Bifurcation analysis of a predator-prey system with self- and cross-diffusion and constant harvesting rate

• Main Author: Hunki Baek
• Format: Article
• Language: English
• Published: University of Szeged 2014-06-01
• Series: Electronic Journal of Qualitative Theory of Differential Equations
• Subjects: spatiotemporal pattern formation; a predator-prey system; constant harvesting; diffusion-reaction; turing patterns.
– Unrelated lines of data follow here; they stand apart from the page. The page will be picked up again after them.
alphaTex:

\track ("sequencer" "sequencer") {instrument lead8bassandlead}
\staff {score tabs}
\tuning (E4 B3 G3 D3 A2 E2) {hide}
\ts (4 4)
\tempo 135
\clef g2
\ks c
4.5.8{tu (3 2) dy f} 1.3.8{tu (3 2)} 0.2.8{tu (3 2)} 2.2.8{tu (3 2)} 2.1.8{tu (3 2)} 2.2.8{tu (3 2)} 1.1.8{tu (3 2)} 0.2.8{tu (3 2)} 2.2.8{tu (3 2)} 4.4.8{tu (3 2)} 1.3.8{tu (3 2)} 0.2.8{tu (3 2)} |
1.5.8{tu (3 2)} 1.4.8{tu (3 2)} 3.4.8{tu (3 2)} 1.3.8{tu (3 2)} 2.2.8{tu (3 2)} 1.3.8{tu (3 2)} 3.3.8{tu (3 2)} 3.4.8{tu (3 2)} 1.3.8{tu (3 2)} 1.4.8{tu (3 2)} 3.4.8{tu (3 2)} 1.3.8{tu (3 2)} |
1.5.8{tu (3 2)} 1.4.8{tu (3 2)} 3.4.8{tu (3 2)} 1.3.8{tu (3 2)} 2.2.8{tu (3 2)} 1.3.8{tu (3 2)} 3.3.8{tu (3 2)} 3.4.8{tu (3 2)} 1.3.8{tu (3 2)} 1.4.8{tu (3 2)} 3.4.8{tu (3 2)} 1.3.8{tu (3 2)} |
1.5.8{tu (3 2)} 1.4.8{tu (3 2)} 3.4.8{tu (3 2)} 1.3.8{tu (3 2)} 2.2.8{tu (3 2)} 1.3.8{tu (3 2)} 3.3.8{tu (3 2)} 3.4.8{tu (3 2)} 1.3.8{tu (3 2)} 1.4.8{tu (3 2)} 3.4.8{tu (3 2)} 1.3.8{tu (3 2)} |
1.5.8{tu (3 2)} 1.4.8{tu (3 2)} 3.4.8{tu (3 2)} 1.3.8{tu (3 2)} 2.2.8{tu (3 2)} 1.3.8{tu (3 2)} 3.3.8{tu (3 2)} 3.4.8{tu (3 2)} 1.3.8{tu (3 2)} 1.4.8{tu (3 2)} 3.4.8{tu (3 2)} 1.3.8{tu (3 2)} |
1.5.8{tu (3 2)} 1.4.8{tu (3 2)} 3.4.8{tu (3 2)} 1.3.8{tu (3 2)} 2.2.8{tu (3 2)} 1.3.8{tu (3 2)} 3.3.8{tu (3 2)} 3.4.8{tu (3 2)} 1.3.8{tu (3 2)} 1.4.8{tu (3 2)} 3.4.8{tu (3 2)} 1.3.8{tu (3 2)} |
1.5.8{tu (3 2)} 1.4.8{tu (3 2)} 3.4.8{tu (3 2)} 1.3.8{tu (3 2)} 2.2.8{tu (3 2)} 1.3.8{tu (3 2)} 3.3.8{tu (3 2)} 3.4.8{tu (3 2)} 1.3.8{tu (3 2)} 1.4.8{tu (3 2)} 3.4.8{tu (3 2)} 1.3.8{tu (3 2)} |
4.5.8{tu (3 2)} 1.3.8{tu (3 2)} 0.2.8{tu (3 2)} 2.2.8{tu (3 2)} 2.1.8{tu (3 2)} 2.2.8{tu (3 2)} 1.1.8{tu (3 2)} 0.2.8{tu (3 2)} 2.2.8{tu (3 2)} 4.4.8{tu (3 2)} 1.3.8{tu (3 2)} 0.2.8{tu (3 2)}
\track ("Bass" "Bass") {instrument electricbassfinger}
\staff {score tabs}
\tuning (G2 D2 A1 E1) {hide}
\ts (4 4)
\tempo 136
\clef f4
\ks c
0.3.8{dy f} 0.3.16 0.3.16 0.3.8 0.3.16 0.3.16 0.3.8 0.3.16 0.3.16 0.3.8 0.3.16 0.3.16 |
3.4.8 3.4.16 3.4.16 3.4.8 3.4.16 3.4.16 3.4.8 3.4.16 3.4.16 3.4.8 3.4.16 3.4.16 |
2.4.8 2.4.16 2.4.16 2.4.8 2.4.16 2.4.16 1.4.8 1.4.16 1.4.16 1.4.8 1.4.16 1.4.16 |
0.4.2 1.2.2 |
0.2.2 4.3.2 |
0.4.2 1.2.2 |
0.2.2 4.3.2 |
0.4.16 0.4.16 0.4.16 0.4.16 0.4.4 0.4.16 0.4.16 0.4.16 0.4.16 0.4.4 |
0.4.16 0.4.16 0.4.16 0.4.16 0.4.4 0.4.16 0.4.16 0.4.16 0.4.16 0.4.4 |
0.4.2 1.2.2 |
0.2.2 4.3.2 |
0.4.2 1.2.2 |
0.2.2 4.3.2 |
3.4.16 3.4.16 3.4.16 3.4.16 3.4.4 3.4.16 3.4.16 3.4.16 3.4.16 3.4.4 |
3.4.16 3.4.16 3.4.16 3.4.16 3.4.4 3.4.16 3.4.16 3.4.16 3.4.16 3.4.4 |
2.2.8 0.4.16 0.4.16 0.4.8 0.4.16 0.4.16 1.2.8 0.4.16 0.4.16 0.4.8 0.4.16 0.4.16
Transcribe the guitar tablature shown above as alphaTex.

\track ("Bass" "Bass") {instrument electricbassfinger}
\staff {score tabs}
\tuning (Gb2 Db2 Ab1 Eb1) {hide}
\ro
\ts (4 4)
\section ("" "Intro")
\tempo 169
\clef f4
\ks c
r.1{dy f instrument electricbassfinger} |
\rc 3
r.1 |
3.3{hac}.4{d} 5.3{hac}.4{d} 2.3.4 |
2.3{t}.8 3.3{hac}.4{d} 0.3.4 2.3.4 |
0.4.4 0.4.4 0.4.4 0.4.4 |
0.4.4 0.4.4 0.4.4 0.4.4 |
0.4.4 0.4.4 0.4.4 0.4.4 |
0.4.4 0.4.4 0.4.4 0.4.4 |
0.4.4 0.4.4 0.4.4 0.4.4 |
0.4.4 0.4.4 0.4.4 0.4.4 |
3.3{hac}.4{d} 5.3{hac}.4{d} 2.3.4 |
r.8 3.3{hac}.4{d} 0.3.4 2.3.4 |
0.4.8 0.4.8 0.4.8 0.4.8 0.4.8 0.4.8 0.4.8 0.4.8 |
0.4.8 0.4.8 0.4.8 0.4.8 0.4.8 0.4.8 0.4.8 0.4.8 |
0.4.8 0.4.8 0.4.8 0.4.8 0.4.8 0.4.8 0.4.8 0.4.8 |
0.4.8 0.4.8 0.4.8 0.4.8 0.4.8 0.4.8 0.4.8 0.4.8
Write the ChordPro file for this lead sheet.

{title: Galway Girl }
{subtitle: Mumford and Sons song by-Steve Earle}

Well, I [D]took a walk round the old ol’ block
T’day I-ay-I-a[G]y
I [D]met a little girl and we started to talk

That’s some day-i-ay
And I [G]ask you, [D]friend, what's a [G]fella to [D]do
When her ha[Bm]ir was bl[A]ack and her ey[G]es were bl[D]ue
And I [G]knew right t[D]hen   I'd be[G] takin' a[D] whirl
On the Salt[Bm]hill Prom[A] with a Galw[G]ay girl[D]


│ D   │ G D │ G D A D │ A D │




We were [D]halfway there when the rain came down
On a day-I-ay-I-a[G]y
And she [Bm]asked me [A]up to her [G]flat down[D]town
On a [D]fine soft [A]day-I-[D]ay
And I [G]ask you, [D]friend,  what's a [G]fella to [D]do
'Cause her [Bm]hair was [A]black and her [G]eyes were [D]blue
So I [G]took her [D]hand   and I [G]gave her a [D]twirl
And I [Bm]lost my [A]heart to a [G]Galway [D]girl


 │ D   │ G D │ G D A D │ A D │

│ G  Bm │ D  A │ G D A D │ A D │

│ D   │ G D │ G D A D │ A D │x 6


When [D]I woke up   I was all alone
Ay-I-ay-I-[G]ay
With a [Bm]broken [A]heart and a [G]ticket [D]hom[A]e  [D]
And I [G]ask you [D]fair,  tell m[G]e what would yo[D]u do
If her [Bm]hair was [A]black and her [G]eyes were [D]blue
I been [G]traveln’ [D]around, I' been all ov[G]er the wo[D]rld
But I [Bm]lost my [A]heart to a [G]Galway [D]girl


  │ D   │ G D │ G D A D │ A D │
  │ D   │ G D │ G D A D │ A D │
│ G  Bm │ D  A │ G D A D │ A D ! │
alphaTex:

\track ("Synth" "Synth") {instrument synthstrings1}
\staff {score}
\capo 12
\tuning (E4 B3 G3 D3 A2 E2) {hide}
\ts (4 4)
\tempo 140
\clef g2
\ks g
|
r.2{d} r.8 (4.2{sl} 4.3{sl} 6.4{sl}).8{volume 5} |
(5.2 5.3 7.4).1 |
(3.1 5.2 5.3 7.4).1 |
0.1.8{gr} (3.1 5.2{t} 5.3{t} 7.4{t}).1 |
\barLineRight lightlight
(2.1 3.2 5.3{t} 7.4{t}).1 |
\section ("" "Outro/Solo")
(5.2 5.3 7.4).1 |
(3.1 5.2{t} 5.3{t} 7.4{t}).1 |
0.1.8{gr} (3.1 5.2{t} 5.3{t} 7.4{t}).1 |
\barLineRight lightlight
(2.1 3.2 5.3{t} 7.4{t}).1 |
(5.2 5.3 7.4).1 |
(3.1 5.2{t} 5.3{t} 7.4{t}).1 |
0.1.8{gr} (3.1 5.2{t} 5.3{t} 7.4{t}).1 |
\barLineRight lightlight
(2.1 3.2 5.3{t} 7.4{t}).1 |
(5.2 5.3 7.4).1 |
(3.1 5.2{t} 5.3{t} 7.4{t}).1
• Online Access: http://www.math.u-szeged.hu/ejqtde/periodica.html?periodica=1&paramtipus_ertek=publication&param_ertek=2932

In this paper, we focus on a ratio dependent predator-prey system with self- and cross-diffusion and constant harvesting rate. By making use of a brief stability and bifurcation analysis, we derive the symbolic conditions for Hopf, Turing and wave bifurcations of the system in a spatial domain. Additionally, we illustrate spatial pattern formations caused by these bifurcations via numerical examples. A series of numerical examples reveal that one can observe several typical spatiotemporal patterns such as spotted, spot-stripelike mixtures due to Turing bifurcation and an oscillatory wave pattern due to the wave bifurcation. Thus the obtained results disclose that the spatially extended system with self-and cross-diffusion and constant harvesting rate plays an important role in the spatiotemporal pattern formations in the two dimensional space.